At age seventeen she entered Sophia University Department of Comparative Culture, studying the art, literature, history and language of Japan. During this time, she began to read the translations and originals of the ancient poetry of Kyoto. Often she visited the kabuki Minami-za and Kabuki-za as a young girl, and remembers being presented with a branch of the cherry blossoms used for stage decorations while walking outside the theatre next to the Kamo River. While living on the stream of carp running into the sea, next to the "Take-tera" temple where Kawabata Yasunari wrote "Sound of the Mountain", she began to take photographs and to write short stories and ephemera that have evolved into a life of writing.

Meeting the Australian writer Thomas Shapcott, a poet, novelist and librettist who inaugurated the chair of Creative Writing at Adelaide University was a major turning point in her life as a writer and her journey back to her homeland as a translator of Japanese poetry.

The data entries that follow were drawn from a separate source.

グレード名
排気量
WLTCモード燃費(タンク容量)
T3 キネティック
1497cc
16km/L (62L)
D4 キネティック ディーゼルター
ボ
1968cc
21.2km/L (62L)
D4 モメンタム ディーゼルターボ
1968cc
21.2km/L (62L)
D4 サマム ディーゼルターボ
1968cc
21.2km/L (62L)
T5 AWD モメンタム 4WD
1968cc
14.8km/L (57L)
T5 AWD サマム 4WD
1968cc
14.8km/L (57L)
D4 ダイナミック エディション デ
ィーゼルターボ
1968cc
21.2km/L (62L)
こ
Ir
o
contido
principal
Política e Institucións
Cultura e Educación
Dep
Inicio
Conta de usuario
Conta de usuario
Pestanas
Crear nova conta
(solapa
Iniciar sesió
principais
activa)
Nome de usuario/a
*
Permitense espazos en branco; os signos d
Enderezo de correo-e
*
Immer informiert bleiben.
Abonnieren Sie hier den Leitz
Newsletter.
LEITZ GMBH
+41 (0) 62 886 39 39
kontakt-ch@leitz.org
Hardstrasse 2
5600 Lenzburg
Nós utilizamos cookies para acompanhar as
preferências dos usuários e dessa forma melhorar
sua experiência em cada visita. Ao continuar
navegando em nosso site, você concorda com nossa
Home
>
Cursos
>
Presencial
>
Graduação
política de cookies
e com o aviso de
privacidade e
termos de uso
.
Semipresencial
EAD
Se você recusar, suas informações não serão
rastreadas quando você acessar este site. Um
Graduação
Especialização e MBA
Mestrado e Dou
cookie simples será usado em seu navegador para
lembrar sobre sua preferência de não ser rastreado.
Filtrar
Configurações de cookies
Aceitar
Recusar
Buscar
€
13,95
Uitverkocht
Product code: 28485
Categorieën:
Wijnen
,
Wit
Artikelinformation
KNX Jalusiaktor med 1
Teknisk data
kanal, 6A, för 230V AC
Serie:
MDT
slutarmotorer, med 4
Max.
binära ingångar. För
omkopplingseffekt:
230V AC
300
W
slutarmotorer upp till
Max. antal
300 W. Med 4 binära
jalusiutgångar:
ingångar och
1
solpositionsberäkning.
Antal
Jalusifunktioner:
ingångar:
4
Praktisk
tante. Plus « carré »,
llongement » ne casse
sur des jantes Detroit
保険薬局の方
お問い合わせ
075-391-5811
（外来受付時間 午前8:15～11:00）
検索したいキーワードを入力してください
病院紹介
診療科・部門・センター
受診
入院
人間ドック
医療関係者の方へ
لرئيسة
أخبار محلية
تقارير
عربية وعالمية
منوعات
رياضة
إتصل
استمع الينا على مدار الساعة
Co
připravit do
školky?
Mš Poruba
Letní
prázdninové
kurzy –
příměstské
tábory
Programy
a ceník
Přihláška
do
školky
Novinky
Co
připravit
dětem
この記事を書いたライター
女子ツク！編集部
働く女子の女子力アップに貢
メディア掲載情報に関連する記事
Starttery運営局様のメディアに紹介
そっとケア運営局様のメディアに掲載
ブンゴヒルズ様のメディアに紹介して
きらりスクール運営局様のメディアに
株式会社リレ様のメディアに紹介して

The title of her Doctorate of Philosophy thesis completed in 2007 is "Intangible Gifts and its accompanying exegesis, Japan, the Love Story and Myself". This title of a novel and a collection of essays and poetry was inspired by Kawabata's speech written for receiving the Nobel Prize, titled, "Japan, the Beautiful and Myself".

Seeing the classic noh theatre being performed outdoors by torchlight and the new avante garde versions of these performed world-wide, she continues to dream of the new and old arts of Japan, now reaching across the seas. Currently she is creating a series of translated poetry and visual images in collaboration with contemporary Japanese poets and artists.

Wright was a Visiting Fellow at the University of Adelaide 2008 – 2011, and has been a Visiting Fellow at the Japan Centre of the Australian National University for 2012 – 2014, while teaching at such places as the National Gallery of Australia.